Partager l'article ! Un contribuable dijonnais en visite à la maison du tram: Il y a quelques temps, un contribuable dijonnais s’est rendu à la Maison ...
Il y a quelques temps, un contribuable dijonnais s’est rendu à la Maison du tram dans l’espoir de
se voir apporter des réponses à ses nombreuses interrogations concernant l’installation du tram à Dijon. Malheureusement, personne à la Maison du tram n’a été en mesure de dissiper ses doutes…
Celui-ci nous a rapporté le récit de cette conversation qu’il nous a autorisé à relayer.
Sur le nouveau tracé des lianes :
Question : Aujourd’hui, en prenant la Liane 6, depuis l'arrêt Bourroches-Eiffel, je suis à
la Place Darcy en 10 à12 minutes. Dans 2 à 3 ans, le tram empruntera l’Arquebuse, et le parcours de la Liane 6 va donc changer. Pour effectuer ce même trajet je devrai donc – a priori – en raison
du principe adopté que sur un même trajet, il ne peut y avoir tram et bus, quitter le bus 6 après l'arrêt Hôpital Général et prendre le tram. Combien de temps mettrai-je alors pour rejoindre
la Place Darcy ?
Réponse : On ne sait pas ....
Q : Et quel sera alors le nouveau tracé de l'autobus 6 ?
R : Nous ne savons pas ....
Q : Existe-t-il un plan des transports en commun dijonnais, incluant les lignes de bus, ainsi que les nouvelles lignes de tram ?

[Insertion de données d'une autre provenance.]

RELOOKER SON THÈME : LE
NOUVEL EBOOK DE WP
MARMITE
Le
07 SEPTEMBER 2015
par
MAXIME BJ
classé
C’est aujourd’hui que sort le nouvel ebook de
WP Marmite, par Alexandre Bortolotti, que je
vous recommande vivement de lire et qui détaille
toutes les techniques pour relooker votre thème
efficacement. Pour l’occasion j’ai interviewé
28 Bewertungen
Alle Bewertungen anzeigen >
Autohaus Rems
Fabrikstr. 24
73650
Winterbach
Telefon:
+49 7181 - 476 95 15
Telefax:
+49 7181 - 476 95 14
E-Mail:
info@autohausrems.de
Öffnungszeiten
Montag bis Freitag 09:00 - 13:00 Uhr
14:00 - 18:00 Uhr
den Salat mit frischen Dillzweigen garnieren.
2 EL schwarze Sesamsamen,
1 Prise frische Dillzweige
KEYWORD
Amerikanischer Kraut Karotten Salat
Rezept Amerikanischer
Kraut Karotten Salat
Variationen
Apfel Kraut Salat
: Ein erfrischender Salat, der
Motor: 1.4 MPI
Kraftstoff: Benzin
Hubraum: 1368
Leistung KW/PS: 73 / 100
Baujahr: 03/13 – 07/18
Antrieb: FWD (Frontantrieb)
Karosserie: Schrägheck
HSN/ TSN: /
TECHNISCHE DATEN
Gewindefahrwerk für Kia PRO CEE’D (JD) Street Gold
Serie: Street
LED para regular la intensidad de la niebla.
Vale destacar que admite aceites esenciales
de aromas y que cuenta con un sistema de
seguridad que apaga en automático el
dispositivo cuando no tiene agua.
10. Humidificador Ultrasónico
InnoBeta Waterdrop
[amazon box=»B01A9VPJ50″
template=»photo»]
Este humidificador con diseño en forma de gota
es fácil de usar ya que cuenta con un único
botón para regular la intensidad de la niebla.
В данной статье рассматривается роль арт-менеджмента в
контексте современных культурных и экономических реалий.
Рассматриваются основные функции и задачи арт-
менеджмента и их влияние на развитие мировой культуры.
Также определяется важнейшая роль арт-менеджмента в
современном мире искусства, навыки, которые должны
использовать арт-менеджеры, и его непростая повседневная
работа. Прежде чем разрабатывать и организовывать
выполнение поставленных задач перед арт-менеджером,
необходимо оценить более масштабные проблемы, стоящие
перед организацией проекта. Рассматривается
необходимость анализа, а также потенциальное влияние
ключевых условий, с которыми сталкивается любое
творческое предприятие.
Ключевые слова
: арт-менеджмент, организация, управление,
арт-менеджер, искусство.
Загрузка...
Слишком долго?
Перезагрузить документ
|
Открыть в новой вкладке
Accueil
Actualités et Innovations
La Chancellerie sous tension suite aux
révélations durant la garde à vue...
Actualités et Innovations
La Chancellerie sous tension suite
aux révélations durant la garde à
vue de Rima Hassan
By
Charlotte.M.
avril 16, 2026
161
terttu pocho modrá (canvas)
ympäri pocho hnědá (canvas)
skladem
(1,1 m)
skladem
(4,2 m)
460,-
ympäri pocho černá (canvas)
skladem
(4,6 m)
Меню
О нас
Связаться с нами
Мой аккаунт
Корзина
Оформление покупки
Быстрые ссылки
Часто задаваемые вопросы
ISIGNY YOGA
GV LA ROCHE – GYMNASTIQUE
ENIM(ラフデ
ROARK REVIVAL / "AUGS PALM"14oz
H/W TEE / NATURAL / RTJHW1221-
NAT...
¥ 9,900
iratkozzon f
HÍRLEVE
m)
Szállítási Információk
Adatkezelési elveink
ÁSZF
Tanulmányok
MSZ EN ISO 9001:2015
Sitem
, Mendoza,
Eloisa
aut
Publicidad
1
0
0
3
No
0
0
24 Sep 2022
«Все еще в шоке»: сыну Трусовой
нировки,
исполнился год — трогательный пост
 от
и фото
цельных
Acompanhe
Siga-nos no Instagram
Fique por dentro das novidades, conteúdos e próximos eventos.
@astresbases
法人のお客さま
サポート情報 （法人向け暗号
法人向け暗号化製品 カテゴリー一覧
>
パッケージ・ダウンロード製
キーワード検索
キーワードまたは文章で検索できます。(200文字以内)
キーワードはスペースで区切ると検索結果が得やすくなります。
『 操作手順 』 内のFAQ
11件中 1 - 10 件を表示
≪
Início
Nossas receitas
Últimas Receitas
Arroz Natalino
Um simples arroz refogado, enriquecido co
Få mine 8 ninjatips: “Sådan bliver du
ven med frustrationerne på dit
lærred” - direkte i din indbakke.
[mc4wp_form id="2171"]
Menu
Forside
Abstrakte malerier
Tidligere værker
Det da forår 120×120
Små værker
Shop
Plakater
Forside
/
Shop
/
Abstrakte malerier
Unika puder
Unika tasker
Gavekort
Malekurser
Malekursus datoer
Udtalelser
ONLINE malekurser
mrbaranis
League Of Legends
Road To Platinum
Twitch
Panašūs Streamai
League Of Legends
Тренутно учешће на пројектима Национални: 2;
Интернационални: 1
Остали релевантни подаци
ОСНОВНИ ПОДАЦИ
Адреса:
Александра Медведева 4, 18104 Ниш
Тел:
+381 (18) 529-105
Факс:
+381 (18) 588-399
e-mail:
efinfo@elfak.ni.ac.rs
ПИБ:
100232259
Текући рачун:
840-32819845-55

R : Non, il faut encore consulter les communes concernées. Un plan devrait être rendu public en
juin.
Q : Ah bon ! On fait un plan de tram sans faire des projections sur les modifications de circulation des autobus, ni sur l’impact du temps de trajet. On ne se moquerait pas des "cochons
de payants ", par hasard ?
Regards gênés... entre eux.
Sur les pylônes porteurs des caténaires électriques :
Q : On lit en page 18 du magazine municipal, le Grand Dijon, paru le 20 février 2010, que
l'alimentation électrique du prochain tramway sera assurée par des caténaires, situés à 6 mètres de haut et soutenus par des pylônes. Cependant, les illustrations graphiques qui accompagnent ce
magazine, ne font nullement apparaître ces caténaires et les inesthétiques pylônes qui vont abîmer le décor de notre belle cité. Une négligence qui ne semble pas tenir du hasard. (D’autres
villes françaises ont bien adopté l’alimentation électrique du tram par les rails !) Alors que nous cache-t-on ? Un Dijon défiguré ?
R: Eh bien…vous n'avez pas vu dehors, sur le trottoir, nous exposons un exemplaire érigé de poteau ?
On sort ; je vois ledit poteau. Pas terrible, question esthétique !
Q : Pourriez-vous me dire, cependant, combien de pylônes le tramway nécessite pour un tronçon de 100 mètres ?
R : Non
Q : Mais alors, à quoi servez-vous ?
Sur l’augmentation à venir des impôts des Dijonnais :
Q : Dans les pages 8 et 9 du magazine à la gloire du tram, on nous enveloppe, comme dans un jeu
de bonneteau, en nous présentant le tram comme " l'investissement du futur "à Dijon. Mais, moi, bêtement, je m’interroge sur l’impact de ces travaux, sur les impôts locaux que les Dijonnais vont
devoir payer. Car, le « camembert » de l’investissement nécessaire à la construction de deux lignes de tram, page 8 de la revue déjà citée, fait apparaître en bleu GRAND DIJON (
via le versement transport et recours à l'emprunt : 286,9 millions €). Or, dans le corps même de l'article, on débusque un beau hiatus, puisqu'il est question
d’un engagement du Grand Dijon pour un prêt de 100 millions €... et d'un autre prêt de 200 millions € en cours de négociation avec la Banque Européenne d'Investissement.
Autrement dit, pour couvrir 286,9 millions € annoncés dans le "camembert", on va emprunter 300 millions € ! Donc, je voudrais bien savoir ce que va nous coûter en plus, sur nos
feuilles d'impôts, le tram, et pendant combien d'années ?
R: Voulez-vous que l'on note vos questions afin qu'il vous soit répondu... par téléphone ?
Q : Non, plutôt par e-mail…
15 jours avaient passé…ce contribuable dijonnais attendait toujours une réponse.